BY Jonathan S. Henes
December 01, 2003

Chapter 11 is designed to enable a company in financial distress to preserve its business as a going concern and maximize the distributable value to creditors. This may be accomplished through the debtor's rehabilitation of its business and restructuring of its balance sheet through a stand-alone plan of reorganization or through the sale of its assets or businesses pursuant to section 363 of the Bankruptcy Code (or a Chapter 11 plan). The best course of action to preserve the debtor as a going concern and maximize value is dependent on the facts and circumstances of the Chapter 11 case and the interests of the relevant stakeholders.

During a Chapter 11 case, the interests of the debtor's main constituencies — eg, secured lenders, unsecured creditors, management and employees — often conflict. For example, the secured lenders may want a prompt sale of the business to assure that its value is maintained and they are repaid (partially or in full) as soon as practicable. On the other hand, the debtor's unsecured creditors and management team may be desirous of a longer Chapter 11 case. This desire is fueled by the hope that, as time goes on, the value of the business will increase (which would maximize distributions to unsecured creditors) and the Chapter 11 case may be effectuated through a stand-alone restructuring (which would increase the likelihood that the management team keeps its job).
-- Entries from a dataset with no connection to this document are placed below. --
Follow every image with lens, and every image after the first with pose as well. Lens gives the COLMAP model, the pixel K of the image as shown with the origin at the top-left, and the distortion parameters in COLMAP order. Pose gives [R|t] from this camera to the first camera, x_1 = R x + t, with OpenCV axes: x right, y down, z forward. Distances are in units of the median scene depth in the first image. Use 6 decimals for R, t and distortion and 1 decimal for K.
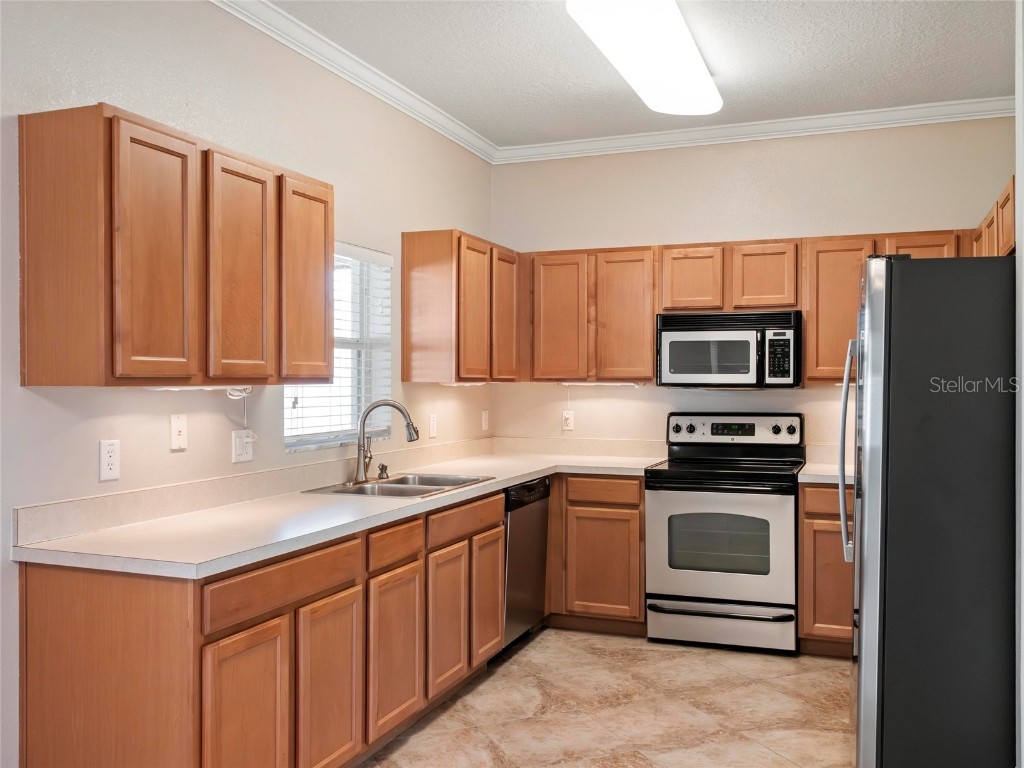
lens RADIAL K [[912.5, 0, 512.0], [0, 912.5, 384.0], [0, 0, 1]] dist [-0.005627, -0.004614]
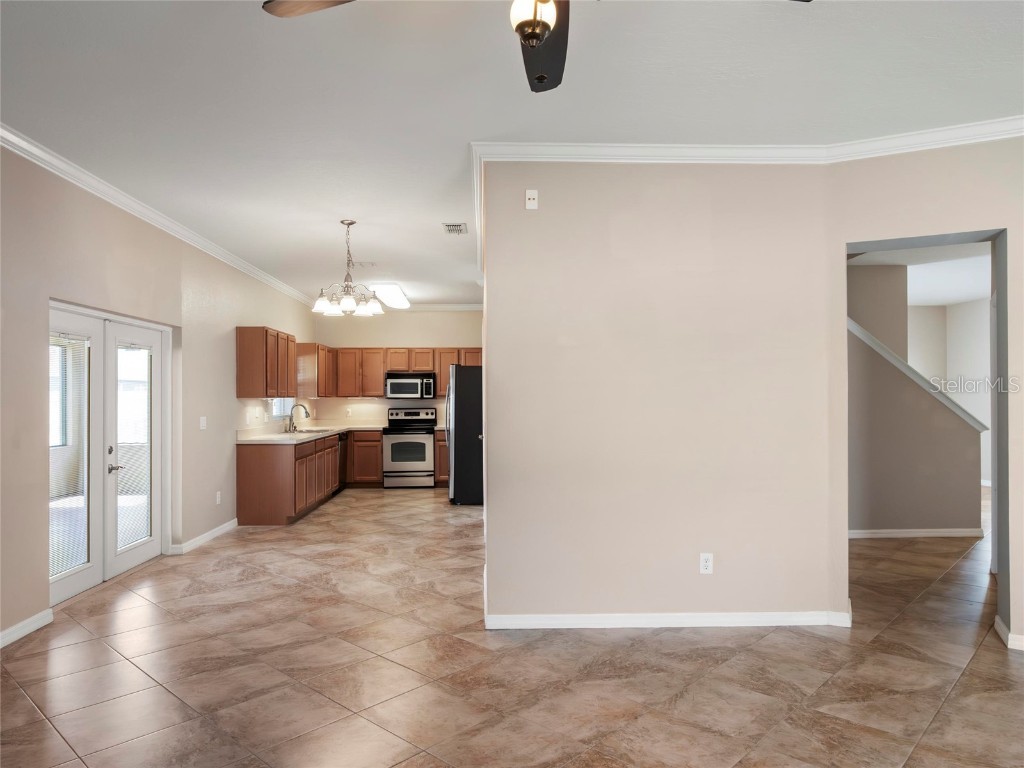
lens RADIAL K [[676.1, 0, 509.9], [0, 676.1, 393.3], [0, 0, 1]] dist [-0.005472, 0.000001]
pose [[0.916615, -0.001438, 0.399769, -0.329453], [0.005914, 0.999933, -0.009965, 0.009236], [-0.399728, 0.011498, 0.916562, -1.078461]]
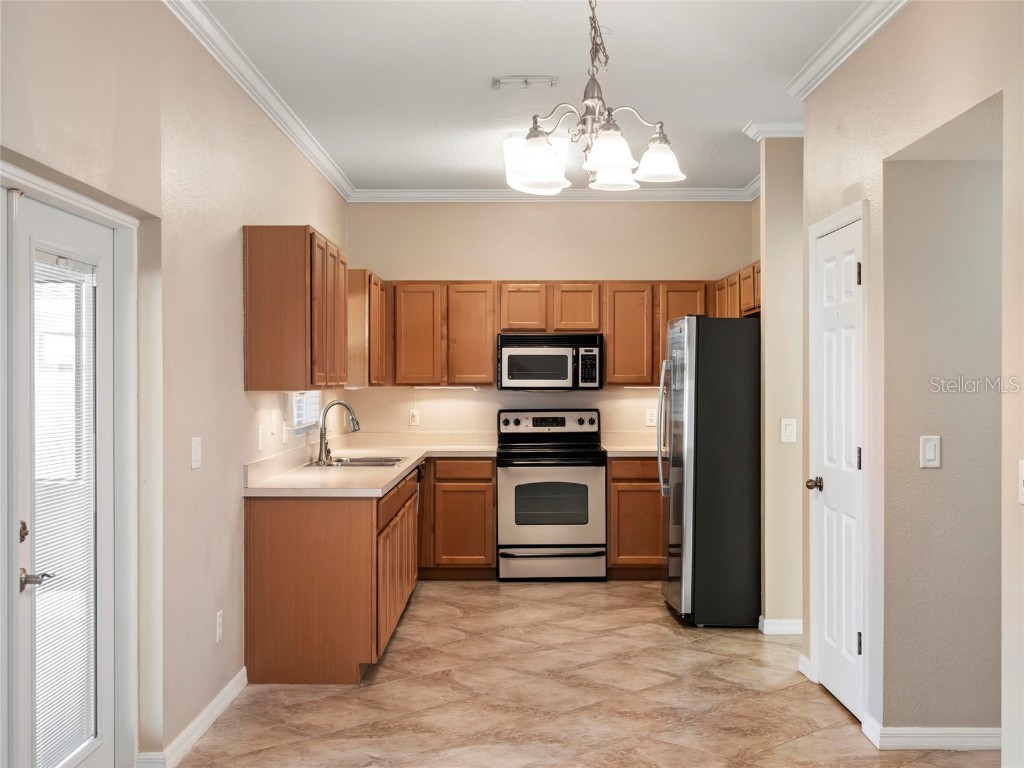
lens RADIAL K [[1209.9, 0, 512.0], [0, 1209.9, 384.0], [0, 0, 1]] dist [-0.016603, -0.013234]
pose [[0.931463, -0.002304, 0.363830, -0.469196], [0.003047, 0.999994, -0.001469, -0.002484], [-0.363824, 0.002477, 0.931464, -0.641075]]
A debtor's board of directors is responsible for making the major decisions in a Chapter 11 case. These decisions, which must be consistent with the goal of preserving the debtor as a going concern (if possible) and maximizing value of the debtor's estates, are subject to bankruptcy court approval. A board's adherence to non-bankruptcy corporate governance standards will insulate its decisions from being second-guessed by the bankruptcy court.